Broadly speaking, I write about what, and how, to value - to love, respect, cherish, desire, and regret - as creature vulnerable to time and chance.

My dissertation, The Work of Love, accounts for the value of love and leverages the account to probe the nature of valuing. I ask, why love a person?, and answer, because your loving relationship with him goes well — because you are what I call attuned. This story denies a pervasive current of ethical thought, on which the value of loving, caring, respecting, and so on, resides in appreciating things for their intrinsic value, their merits or moral importance.

I end on a relational conjecture: the value of love is isomorphic to the value of a person’s other attitudes, meaning their value depends to their contribution to how well she relates to things .

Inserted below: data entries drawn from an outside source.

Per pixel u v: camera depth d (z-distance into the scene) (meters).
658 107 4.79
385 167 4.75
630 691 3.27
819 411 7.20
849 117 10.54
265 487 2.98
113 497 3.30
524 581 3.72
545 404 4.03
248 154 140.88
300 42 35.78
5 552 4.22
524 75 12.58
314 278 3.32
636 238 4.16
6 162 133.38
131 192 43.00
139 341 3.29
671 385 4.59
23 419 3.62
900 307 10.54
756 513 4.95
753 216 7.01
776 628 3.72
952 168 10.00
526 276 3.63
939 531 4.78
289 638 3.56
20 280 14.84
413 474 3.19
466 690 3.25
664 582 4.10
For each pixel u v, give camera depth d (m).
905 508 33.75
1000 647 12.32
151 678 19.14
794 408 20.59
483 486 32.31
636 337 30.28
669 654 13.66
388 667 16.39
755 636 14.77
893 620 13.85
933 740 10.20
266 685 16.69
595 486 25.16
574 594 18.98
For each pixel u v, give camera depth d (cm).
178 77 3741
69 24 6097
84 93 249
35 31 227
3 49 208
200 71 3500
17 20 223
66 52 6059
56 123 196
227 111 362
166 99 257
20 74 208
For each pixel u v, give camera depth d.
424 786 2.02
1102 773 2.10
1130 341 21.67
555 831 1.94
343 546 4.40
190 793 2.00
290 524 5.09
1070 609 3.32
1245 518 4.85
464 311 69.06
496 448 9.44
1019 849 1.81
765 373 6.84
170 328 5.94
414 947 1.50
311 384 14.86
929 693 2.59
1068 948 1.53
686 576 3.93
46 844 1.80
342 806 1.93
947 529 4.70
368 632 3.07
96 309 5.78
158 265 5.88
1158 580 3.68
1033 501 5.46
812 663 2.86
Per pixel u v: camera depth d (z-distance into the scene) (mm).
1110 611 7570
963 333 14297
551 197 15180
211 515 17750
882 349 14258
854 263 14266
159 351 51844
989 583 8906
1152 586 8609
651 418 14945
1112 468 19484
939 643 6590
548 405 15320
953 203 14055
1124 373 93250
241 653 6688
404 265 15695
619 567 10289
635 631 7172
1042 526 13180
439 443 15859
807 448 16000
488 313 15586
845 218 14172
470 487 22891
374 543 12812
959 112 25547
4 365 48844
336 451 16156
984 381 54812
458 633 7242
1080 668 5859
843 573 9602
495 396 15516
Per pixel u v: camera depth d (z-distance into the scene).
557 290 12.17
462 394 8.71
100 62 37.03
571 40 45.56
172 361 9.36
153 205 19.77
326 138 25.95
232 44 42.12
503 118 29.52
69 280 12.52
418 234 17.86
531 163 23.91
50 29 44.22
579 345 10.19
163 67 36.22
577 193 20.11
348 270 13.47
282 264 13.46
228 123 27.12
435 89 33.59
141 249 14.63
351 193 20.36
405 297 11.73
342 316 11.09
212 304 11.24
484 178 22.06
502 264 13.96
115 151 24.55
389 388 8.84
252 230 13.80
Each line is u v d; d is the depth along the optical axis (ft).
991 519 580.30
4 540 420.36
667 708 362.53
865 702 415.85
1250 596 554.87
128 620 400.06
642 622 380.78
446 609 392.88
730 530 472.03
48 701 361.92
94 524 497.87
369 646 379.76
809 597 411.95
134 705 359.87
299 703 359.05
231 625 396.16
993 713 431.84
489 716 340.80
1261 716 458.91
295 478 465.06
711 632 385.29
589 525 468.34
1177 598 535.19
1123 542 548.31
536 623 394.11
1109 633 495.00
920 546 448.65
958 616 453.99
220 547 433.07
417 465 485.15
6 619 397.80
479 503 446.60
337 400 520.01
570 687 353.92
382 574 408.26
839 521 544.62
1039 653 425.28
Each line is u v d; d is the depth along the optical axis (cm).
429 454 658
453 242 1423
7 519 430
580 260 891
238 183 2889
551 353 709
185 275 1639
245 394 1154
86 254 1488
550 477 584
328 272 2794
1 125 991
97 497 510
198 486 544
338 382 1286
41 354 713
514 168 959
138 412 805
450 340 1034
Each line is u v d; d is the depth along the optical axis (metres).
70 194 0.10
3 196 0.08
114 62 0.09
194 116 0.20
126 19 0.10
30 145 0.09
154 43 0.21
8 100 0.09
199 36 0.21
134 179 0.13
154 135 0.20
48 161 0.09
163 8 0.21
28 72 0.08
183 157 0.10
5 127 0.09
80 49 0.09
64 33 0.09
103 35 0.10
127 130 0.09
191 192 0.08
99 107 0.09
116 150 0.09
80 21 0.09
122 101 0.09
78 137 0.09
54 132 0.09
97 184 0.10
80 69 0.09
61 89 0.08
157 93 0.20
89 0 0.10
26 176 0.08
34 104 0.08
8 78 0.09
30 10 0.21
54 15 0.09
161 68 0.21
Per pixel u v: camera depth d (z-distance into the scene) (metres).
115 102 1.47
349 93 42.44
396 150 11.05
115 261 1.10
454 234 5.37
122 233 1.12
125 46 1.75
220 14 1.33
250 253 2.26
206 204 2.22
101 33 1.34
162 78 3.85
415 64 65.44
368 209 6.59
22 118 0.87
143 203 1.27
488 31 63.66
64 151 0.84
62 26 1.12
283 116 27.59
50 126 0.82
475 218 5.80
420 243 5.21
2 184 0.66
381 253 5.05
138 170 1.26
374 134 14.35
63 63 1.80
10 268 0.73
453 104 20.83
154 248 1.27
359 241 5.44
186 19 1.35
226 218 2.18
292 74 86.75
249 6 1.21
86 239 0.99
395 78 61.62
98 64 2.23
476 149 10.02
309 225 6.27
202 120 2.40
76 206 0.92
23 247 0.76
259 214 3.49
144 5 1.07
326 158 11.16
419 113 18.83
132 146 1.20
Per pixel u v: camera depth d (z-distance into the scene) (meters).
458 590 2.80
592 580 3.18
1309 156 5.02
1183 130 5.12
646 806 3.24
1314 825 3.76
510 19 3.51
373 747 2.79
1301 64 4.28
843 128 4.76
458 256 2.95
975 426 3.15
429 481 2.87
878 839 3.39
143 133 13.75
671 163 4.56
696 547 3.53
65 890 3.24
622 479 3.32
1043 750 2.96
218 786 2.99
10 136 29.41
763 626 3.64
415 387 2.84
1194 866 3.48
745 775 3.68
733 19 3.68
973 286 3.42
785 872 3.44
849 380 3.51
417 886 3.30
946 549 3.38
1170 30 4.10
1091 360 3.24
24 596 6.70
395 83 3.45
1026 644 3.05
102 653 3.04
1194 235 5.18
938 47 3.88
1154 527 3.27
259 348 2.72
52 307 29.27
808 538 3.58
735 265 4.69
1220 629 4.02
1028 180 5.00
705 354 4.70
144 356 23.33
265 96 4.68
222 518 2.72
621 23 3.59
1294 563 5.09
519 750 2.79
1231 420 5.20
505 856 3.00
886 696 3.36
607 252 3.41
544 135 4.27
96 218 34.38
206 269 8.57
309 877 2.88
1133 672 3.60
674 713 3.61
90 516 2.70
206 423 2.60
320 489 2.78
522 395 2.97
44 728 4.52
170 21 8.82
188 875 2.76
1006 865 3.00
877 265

I’m working on papers that defend the dissertation’s conjecture by accounting for respect for persons. I analyze respect as virtuous interaction constituting multigenerational moral relations. I then motivate the account by its fruits; it solves problems about the nature and dynamics of moral emotion.

Another branch of my research explains what value is. In this vein, I am working on case-studies about attitudes that constrain and reveal the limits of these explanations — attitudes like unquestionable commitments, self-loathing, and subjunctive regret. I also have a paper that explores the impact of contingent, even arbitrary, facts about psychology and sociality on explaining why things matter.

Finally, I have a multi-disciplinary book project that reconstructs the Muslim philosopher al-Ghazali’s moral epistemology. This project is only partly exegetical: mainly, I explore whether al-Ghazali adequately addresses the tension between following the shari’a and striving to be moral, a tension that appears in real-life practical reasoning (as documented by ethnographies of everyday Muslim life).